Untamed (A Bad Boy Secret Baby Romance)(30)
“So how does it work?”
“Not the way you say it does. I can’t just push back.”
“Why not?”
“He loses his temper.”
“Does he hit you?”
Her spoon clinks against her bowl. “No.”
“But he shouts at you.”
“Yes. Can you stop asking me these questions?”
I let out a slow breath, look briefly toward the door, then back at Dee. She looks haunted by these questions, and is no longer meeting my eyes.
“Dee,” I say, and I tap her foot under the table with mine. I see the flash of a smile, but otherwise nothing. “Dee,” I say, doing it again.
“What are you doing?” she asks, failing to hide the same smile. She kicks my foot back.

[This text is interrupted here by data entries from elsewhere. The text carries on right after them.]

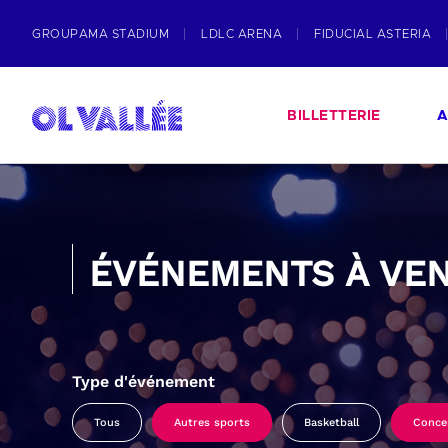
GROUPAMA STADIUM
LDLC ARENA
FIDUCIAL ASTERIA
BILLETTERIE
A
ÉVÉNEMENTS À VEN
Type d'événement
Tous
Autres sports
Basketball
Conce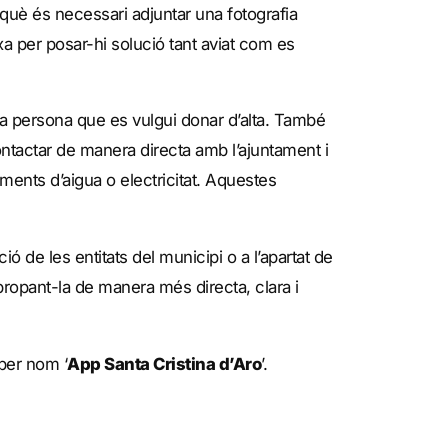
n què és necessari adjuntar una fotografia
xa per posar-hi solució tant aviat com es
e la persona que es vulgui donar d’alta. També
ontactar de manera directa amb l’ajuntament i
aments d’aigua o electricitat. Aquestes
ó de les entitats del municipi o a l’apartat de
apropant-la de manera més directa, clara i
 per nom ‘
App Santa Cristina d’Aro
’.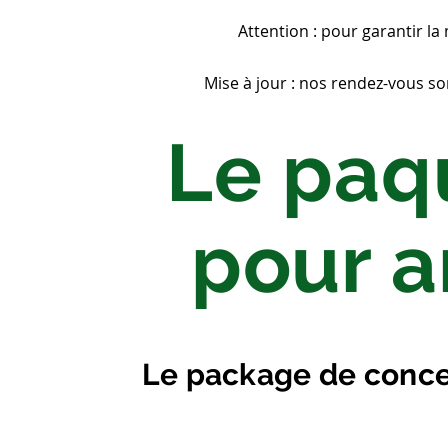
Attention : pour garantir la
Mise à jour : nos rendez-vous s
Le paq
pour a
Le package de concep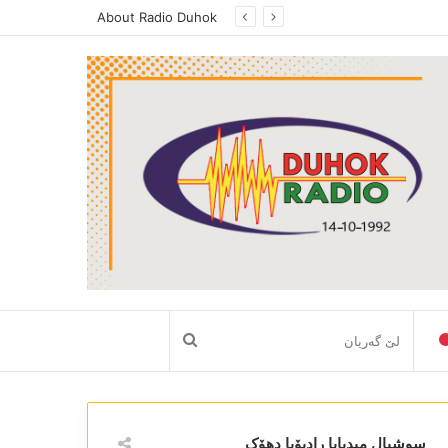
About Radio Duhok
لێ
گەریان
سوشیال میدیایا رادیۆیا دھۆک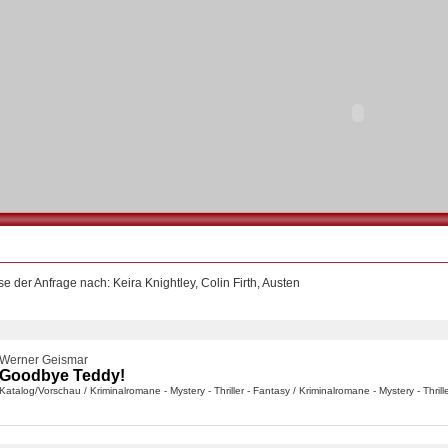
e der Anfrage nach: Keira Knightley, Colin Firth, Austen
Werner Geismar
Goodbye Teddy!
Katalog/Vorschau
/
Kriminalromane - Mystery - Thriller - Fantasy
/
Kriminalromane - Mystery - Thrill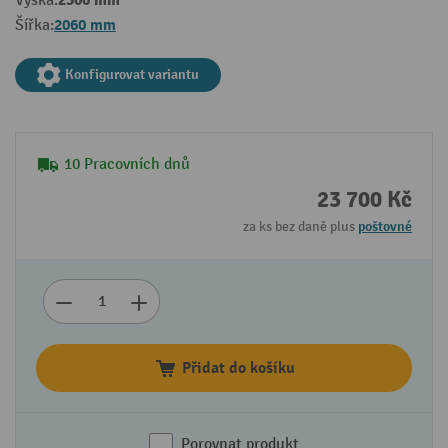
2500 mm
Výška:
2060 mm
Šířka:
Konfigurovat variantu
10 Pracovních dnů
23 700 Kč
za ks bez daně plus
poštovné
Přidat do košíku
Porovnat produkt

“There’s been something on my mind.”
“What?”
“It’s going to sound weird.”
“Just as long as you don’t ask me about Dad anymore. I’d rather not think about him.”
“No, it’s not that.”
“Then what?”
“It’ll make me look stupid.”
“How do you know you don’t already look stupid? After all, you climbed into that car with Dad.”
“Ouch.”
She lifts her spoon, points it at me. “Don’t play with fire, I’m your only ally in this house.”
There’s a certain truth to that, I’m sure.
“Well, go on, ask me.”
“How exactly do you spell your name?”
There’s a space, just a pause of time where we grin at each other, where our eyes meet, and it’s like we’re transported somewhere else.
At least, that’s what it feels like to me.
And then she looks down, laughing a little, shaking her head. “I forgot about that.”
“Did I get it wrong?”
“Very wrong. It’s D-E-I-D-R-E.”
“Huh,” I say. “I would never have guessed.”
“That’s what you get for skipping school.”
“It’s not exactly the most common name.”
“Common enough,” she fires back, “To know how to spell it.”
At that moment Glass bursts back into the room, and at once blankets the mood with his own.
“Get up, Duncan.”
I frown. “Why?”
“I’ve got some things to handle tonight, so I need to get your measurements and vitals down first. You can have dinner later.”
I consider resisting, but when I see his angry eyes flick to Dee, I immediately say, “Okay, Glass.”
I get up, leave the room, cast one last look at her.
“It’s okay,” she whispers, and she starts to sip soup from her spoon, as if eating alone in the large dining room is completely normal for her.
Maybe it’s just me who is abnormal. Back in the home, we never ate alone. It was fifteen or twenty boys spread down a long steel table, each guarding their food, wolfing it down as fast as possible. In Thailand the whole village ate together in a communal dining hall.
I don’t think I can remember the last time I ate alone.
That image of her, by herself, somehow unnerves me.
I realize I’m standing in the doorway looking at her. Glass has walked off toward the gym, and Dee is paying me no attention.
“Don’t keep him waiting,” she says. “Trust me.”
“You eat alone a lot?”
She shrugs. “Pretty much every night.”
“What about Frank?”
“Dad doesn’t invite him in much.”
“You mean he waits outside in the car?”
“Yeah.”
I lick my lips. “What are you doing after dinner?”
“Homework, and then going to bed,” she says, as if it’s the most obvious thing ever.
I nod.
“You?”
“Probably get some weights in, then go for a run.”
“So your own homework.”
I grin. “Yeah.”
Glass’ voice booms through the house: “Duncan!”
“Go,” she says.
It’s so hard to drag myself away from her, but I do, jog toward the gym.
When I get there, Glass is waiting. He’s set up a bunch of testing equipment and measuring equipment. Height, wingspan, vertical jump, standing reach, weight, body fat percentage by caliper – which is unreliable – blood pressure, heart rate, and some other machines I don’t recognize.
“I’m going to need to take blood,” he says.
“Why?”
“I want to see your resting oxygen saturation.”
I realize there is a lot I have to learn, and for now, I hate to just have to blindly trust him. I don’t much like that.
“What do you need all this for?”
“You’ve got a great body but it’s not mature yet,” he says, patting me on my chest. “You’re hard, I know, low body fat, that’s good. But we need to get more weight on you, especially here,” he says, and he slaps my ass, and then my thighs. “You need lower body strength.”